Terminamos este mês dedicado ao grande Akira Kurosawa no site com a análise de Dreams (Sonhos, no Brasil), um dos últimos longas dirigidos pelo diretor japonês. Segundo ele, todas as histórias presentes neste longa são frutos de seus sonhos. Dentre pesadelos macabros e contos emocionantes, a fotografia é o grande destaque da produção financiada pela Warner Bros. Poderia abordar as oito passagens contadas neste filme de maneira individual, mas não farei isto pois quero me prender na análise técnica e fazer algumas considerações sobre a inspiração do diretor.
Certa vez o crítico de arte alemão Franz Roh considerou o movimento Neue Sachlichkeit como um exemplo de “realismo mágico”. Mal ele sabia que seu termo seria cunhado e utilizado em quase todas as formas de arte. Dreams quebra as barreiras do aceitável justamente por tratar de forma muito subjetiva a visão de mundo do inconsciente do diretor. Alguns críticos dos Estados Unidos atacaram duramente Kurosawa por desfragmentar seu filme e se preocupar mais com a construção dos cenários e com a fotografia. Ora, desconheço qualquer metodologia para interpretar longas relacionados a sonhos. Qualquer tipo de análise que visa atacar a falta de empenho, por exemplo, me parece absurda. Qual a base que temos para comparar Dreams?
Entender a proposta do diretor, no entanto, não torna o longa necessariamente bom. As três primeiras histórias do filme são lindas e bem trabalhadas, mas é impossível não sentir a queda de desempenho a partir da metade final. A combinação entre o real e o imaginário com o folclore japonês (como Yūrei, Yuki-onna e Kitsune) confundem bastante o espectador ocidental, tão acostumado a ver traços de Hollywood na filmografia de Kurosawa. A excessiva busca por sentimentos em um ambiente imaginário me deixou com uma pulga atrás da orelha: qual era o real objetivo de Akira? Digo isto pois os segmentos finais (que tratam sobre um cenário apocalíptico pós desastre nuclear e sobre a valorização da simplicidade da vida) me pareceram forçados ao extremo para buscar indignação onde não existe nenhuma base para a mesma.

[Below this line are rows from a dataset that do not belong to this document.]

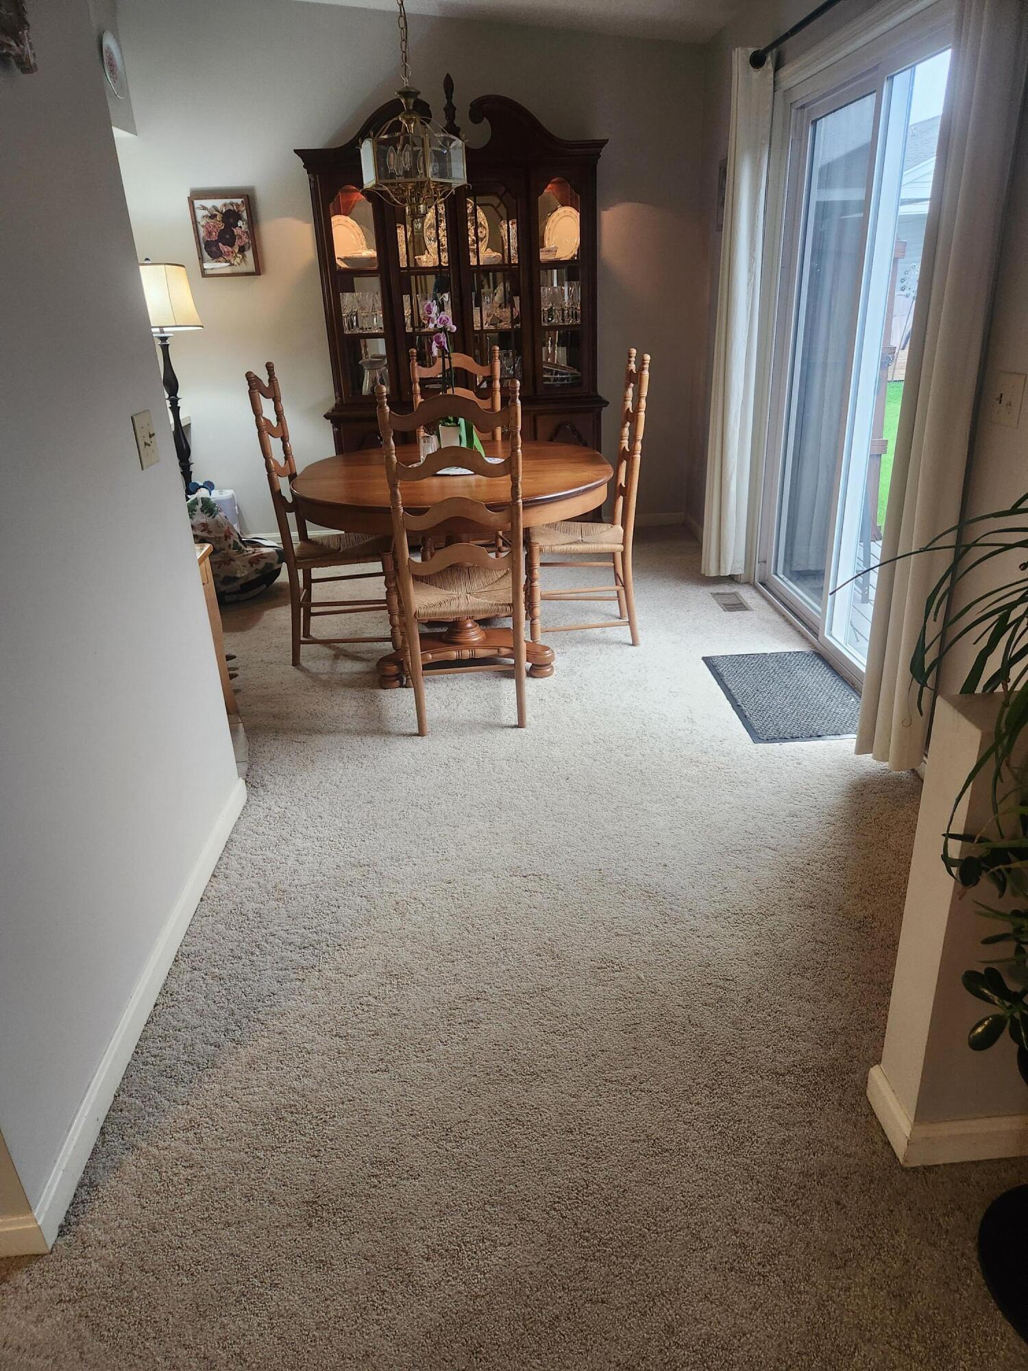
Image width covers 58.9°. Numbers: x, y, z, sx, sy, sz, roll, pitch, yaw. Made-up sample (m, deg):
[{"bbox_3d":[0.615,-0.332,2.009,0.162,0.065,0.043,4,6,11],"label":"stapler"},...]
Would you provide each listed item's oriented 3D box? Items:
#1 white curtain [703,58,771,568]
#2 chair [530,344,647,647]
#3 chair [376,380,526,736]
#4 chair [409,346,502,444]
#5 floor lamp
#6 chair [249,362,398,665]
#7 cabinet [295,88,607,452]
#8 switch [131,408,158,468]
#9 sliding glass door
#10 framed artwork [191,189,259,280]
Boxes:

Um filme de fantasia com um conteúdo bastante precário? Ou uma obra de arte sobre a subjetividade do homem? Enquanto estas conclusões só podem ser tiradas pelos espectadores, não se pode negar a beleza estética de Dreams. Aliado a uma edição e produção de primeiro nível (com a participação de George Lucas e Spielberg) e com uma curiosa atuação de Martin Scorsese como Vincent Van Gogh, as cores vibrantes tornam este longa uma boa pedida para um dia chuvoso.